■ Required work:
Please transcribe every record below exactly, leaving out the pictures.
§
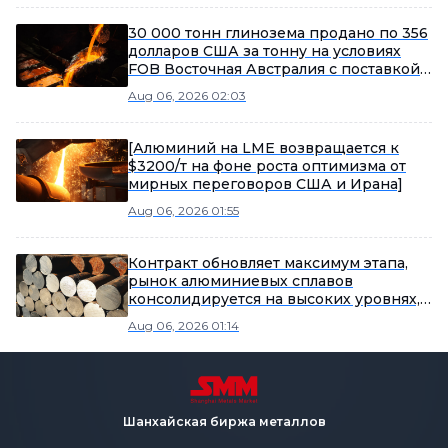
30 000 тонн глинозема продано по 356
долларов США за тонну на условиях
FOB Восточная Австралия с поставкой
в сентябрь 2026 года
Aug 06, 2026 02:03
[Алюминий на LME возвращается к
$3200/т на фоне роста оптимизма от
мирных переговоров США и Ирана]
Aug 06, 2026 01:55
Контракт обновляет максимум этапа,
рынок алюминиевых сплавов
консолидируется на высоких уровнях,
смещаясь вверх [Утренний
Aug 06, 2026 01:14
комментарий SMM по литому
алюминиевому сплаву]
Шанхайская биржа металлов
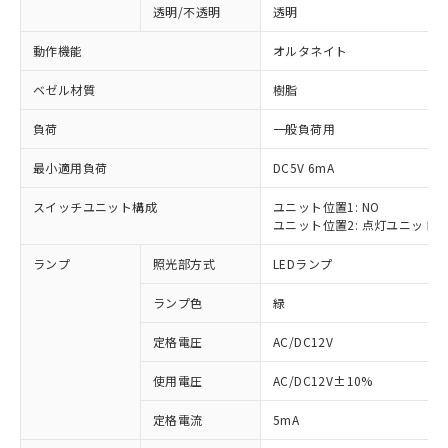
透明/不透明
透明
動作機能
オルタネイト
ベゼル材質
樹脂
負荷
一般負荷用
最小適用負荷
DC5V 6mA
スイッチユニット構成
ユニット位置1: NO
ユニット位置2: 点灯ユニット
ランプ
照光部方式
LEDランプ
ランプ色
緑
定格電圧
AC/DC12V
使用電圧
AC/DC12V±10%
※1 対応状況
定格電流
5mA
対応済み：EU RoHS指令（10物質）の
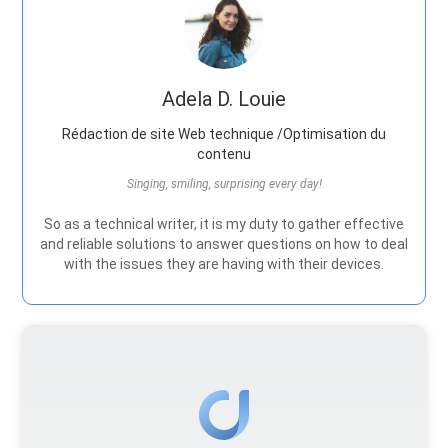
Adela D. Louie
Rédaction de site Web technique /Optimisation du
contenu
Singing, smiling, surprising every day!
So as a technical writer, it is my duty to gather effective
and reliable solutions to answer questions on how to deal
with the issues they are having with their devices.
§
■ Written reply:
30 000 тонн глинозема продано по 356
долларов США за тонну на условиях
FOB Восточная Австралия с поставкой
в сентябрь 2026 года
Aug 06, 2026 02:03
[Алюминий на LME возвращается к
$3200/т на фоне роста оптимизма от
мирных переговоров США и Ирана]
Aug 06, 2026 01:55
Контракт обновляет максимум этапа,
рынок алюминиевых сплавов
консолидируется на высоких уровнях,
смещаясь вверх [Утренний
Aug 06, 2026 01:14
комментарий SMM по литому
алюминиевому сплаву]
Шанхайская биржа металлов
透明/不透明
透明
動作機能
オルタネイト
ベゼル材質
樹脂
負荷
一般負荷用
最小適用負荷
DC5V 6mA
スイッチユニット構成
ユニット位置1: NO
ユニット位置2: 点灯ユニット
ランプ
照光部方式
LEDランプ
ランプ色
緑
定格電圧
AC/DC12V
使用電圧
AC/DC12V±10%
※1 対応状況
定格電流
5mA
対応済み：EU RoHS指令（10物質）の
Adela D. Louie
Rédaction de site Web technique /Optimisation du
contenu
Singing, smiling, surprising every day!
So as a technical writer, it is my duty to gather effective
and reliable solutions to answer questions on how to deal
with the issues they are having with their devices.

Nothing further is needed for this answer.